This is a simple linear regression, so the predictions are a linear function of the x values. The correlation of y with a linear function of x is the same as the correlation of y with x ; the coefficients of the function don't matter.

Exceptions to this rule are slopes of zero (where correlation doesn't exist, because the sd of the predictions is zero), and negative slopes, where the correlation will change sign. But you're looking at squared correlation so the sign doesn't matter, and it's extremely unlikely to get a fitted slope that is exactly zero.

Answer 2

This is to help you understand what user2554330 means.

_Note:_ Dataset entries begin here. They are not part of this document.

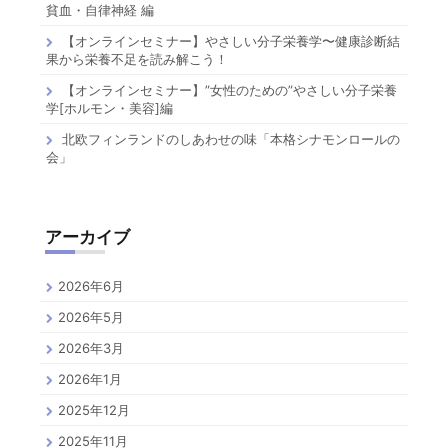
貧血・自律神経 編
【オンラインセミナー】やさしい分子栄養学〜健康診断結
果から栄養不足を読み解こう！
【オンラインセミナー】”女性のための”やさしい分子栄養
学[ホルモン・美容]編
北欧フィンランドのしあわせの味「本格シナモンロールの
会」
アーカイブ
2026年6月
2026年5月
2026年3月
2026年1月
2025年12月
2025年11月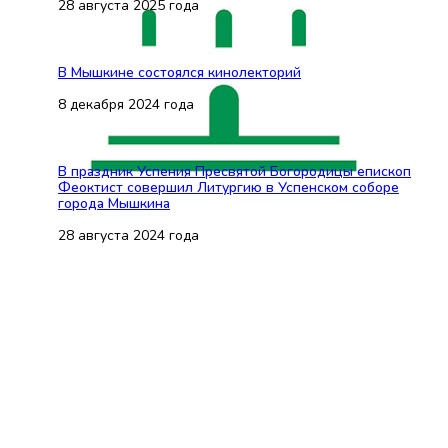
28 августа 2025 года
В Мышкине состоялся кинолекторий
8 декабря 2024 года
В праздник Успения Пресвятой Богородицы епископ
Феоктист совершил Литургию в Успенском соборе
города Мышкина
28 августа 2024 года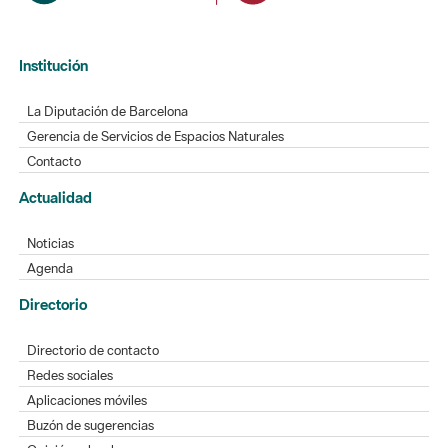
Institución
La Diputación de Barcelona
Gerencia de Servicios de Espacios Naturales
Contacto
Actualidad
Noticias
Agenda
Directorio
Directorio de contacto
Redes sociales
Aplicaciones móviles
Buzón de sugerencias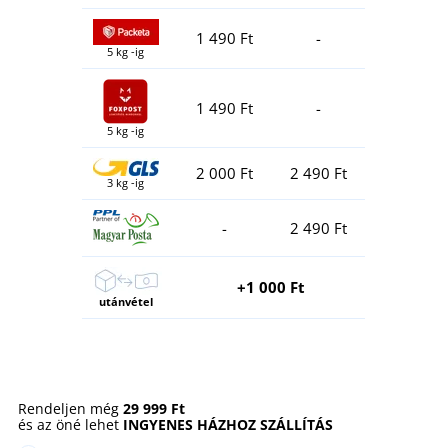
1 490 Ft
-
5 kg -ig
1 490 Ft
-
5 kg -ig
2 000 Ft
2 490 Ft
3 kg -ig
-
2 490 Ft
+1 000 Ft
utánvétel
Rendeljen még
29 999 Ft
és az öné lehet
INGYENES HÁZHOZ SZÁLLÍTÁS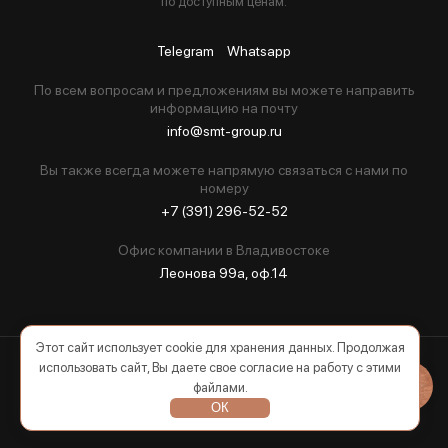
по доступным ценам.
Telegram
Whatsapp
По всем вопросам и предложениям вы можете направить
информацию на почту
info@smt-group.ru
Вы также всегда можете напрямую связаться с нами по
номеру
+7 (391) 296-52-52
Офис компании в Владивостоке
Леонова 99а, оф.14
Этот сайт использует cookie для хранения данных. Продолжая
использовать сайт, Вы даете свое согласие на работу с этими
2026 © Все права защищены
файлами.
ОК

Let $x$ and $y$ be test data, and a predicted line be $\hat{y} = \hat{a} + \hat{b}x$ . Then

\begin{equation} \begin{split} \textrm{cor}(y, \hat{y}) &= \frac{\textrm{cov}(y, \hat{y})}{\sqrt{\textrm{var}(y)}\sqrt{\textrm{var}(\hat{y})}}\\ &= \frac{\textrm{cov}(y, \hat{a} + \hat{b}x)}{\sqrt{\textrm{var}(y)}\sqrt{\textrm{var}(\hat{a} + \hat{b}x)}}\\ &= \frac{\hat{b}\textrm{cov}(y, x)}{\sqrt{\textrm{var}(y)}\sqrt{\textrm{var}(x)}|\hat{b}|}\\ &= \frac{\hat{b}}{|\hat{b}|}\textrm{cor}(y, x) \end{split} \end{equation}

As a result, $R^2 = [\textrm{cor}(y, \hat{y})]^2 = \frac{\hat{b}^2}{|\hat{b}|^2}[\textrm{cor}(y, x)]^2 = [\textrm{cor}(y, x)]^2$ .

Note that the R-squared on the test data is independent of estimate of intercept and slope.

This only holds for simple linear regression. As soon as your model becomes $y = a + b_1x_1 + b_2x_2$ , the R-squared will depend on estimated coefficients.

Anyway, as I warned elsewhere, R-squared is not always appropriate for assessing out-of-sample prediction. You really want to compare mean prediction squared error, ie, mean((pred_small - xte$y) ^ 2) and mean((pred_big - xte$y) ^ 2) .